Standing in front of Louisville’s City Hall, more than 200 protestors endure the damp winter cold to denounce the passage of Proposition 8, a constitutional amendment banning same-sex marriage in California. Holding homemade signs that read “Prop 8 = Hate,” “Love is Love” and “Human Right, Not a Heterosexual Privilege,” the crowd echoes chants trumpeted over a bullhorn.
It’s a remarkable turnout, not only because of the inclement weather, but because Louisville has a track record of much-touted protests turning into, well, flops.
But on this soggy Saturday afternoon, the large flock of lively protestors suggests a determined movement is under way.
Motorists honk their horns supportively at the demonstrators gathered downtown, one of at least 150 nationwide protests organized on the Internet by the group Join the Impact, a web-based gay rights organization founded days after Proposition 8 passed.
“Prop 8 means that we’re not equal,” says gay rights advocate Nicholas Moore. “Because we’re gay, we are not considered American citizens deserving the rights everybody else has.”
Similar ballot initiatives banning gay marriage were passed in Arizona and Florida on Election Day; however, much attention has been given to California’s measure because it overrides a California Supreme Court decision that had recognized same-sex marriage as a fundamental right.
“People are scared of gays,” says Moore, who believes 52 percent of Californians voted yes on Proposition 8 because of hateful stereotypes. “I can understand — when all people see of this community is drugs, sex and nightclub bar life — why they would say, ‘Oh my God, no we don’t want them to get married. What about our families and our kids?’ Now is our chance to show the country something better and different.”
Pointing to the crowd encircling half of City Hall, Moore says the election of Barack Obama and the legalization of gay marriage in Massachusetts and Connecticut gives gay rights advocates a glimmer of hope.
“It’s a historic moment,” he says. “It’s the beginning of a civil rights movement.”
Despite the gloomy weather, Curt Morrison, one of the protest organizers, says he was optimistic about the turnout all along. After a classmate at the University of Louisville told him about Join the Impact, he says they decided to announce a local protest on the social network website Facebook. By the end of the day a few hundred had confirmed they were attending.

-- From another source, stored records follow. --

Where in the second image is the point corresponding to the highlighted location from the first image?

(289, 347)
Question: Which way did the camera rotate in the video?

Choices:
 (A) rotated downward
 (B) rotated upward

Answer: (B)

Such grassroots approaches are key, says Morrison, who believes there should have been more of a focus on lobbying and petitioning in California leading up to Election Day.
“Many groups just kind of bit their lips and focused on the presidential race,” Morrison says. “Now that’s behind us and there’s a ton of enthusiasm and devotion in this community. They’re ready to go back to the basics, let’s get our civil rights.”
In 2004, Kentucky voters overwhelmingly approved a constitutional amendment banning gay marriage (which of course was already illegal in the state). David Edmunds — a policy analyst for The Family Foundation who helped draft Kentucky’s constitutional amendment — says the rhetoric from gay rights activists has heated up but in a destructive way.
Though many gay rights activists are capable and passionate advocates, he says in general their supporters often throw around terms like “bigots” just because they disagree on public policy.
“I hope the tone remains a civil one,” he says. “It’s a discussion we should have in the public arena without name calling or finger pointing.”
The people of California voted in favor of Proposition 8 because, he says, like most of the country they believe families with a married mother and father are the building blocks of society, adding that extending the institution of marriage to gay couples dilutes its sacredness.
Not surprisingly, Morrison disagrees, saying no one group can dilute the sanctity of marriage except the people in it, adding that each couple should be responsible for their own union. “If they love each other, their marriage is going to be strong,” he says. “And that’s all we’re asking is for the same right.”
The backlash to Proposition 8 has sparked a new momentum among gay rights advocates in Kentucky and across the country, according to Morrison. In the coming weeks local activists will focus on lobbying state legislators to petition the General Assembly to legalize gay marriage in Kentucky. It’s an uphill battle he believes they’ll inevitably climb.
“That is going to happen, and they can fight it all they want,” he says. “There’s no way to stop this movement.”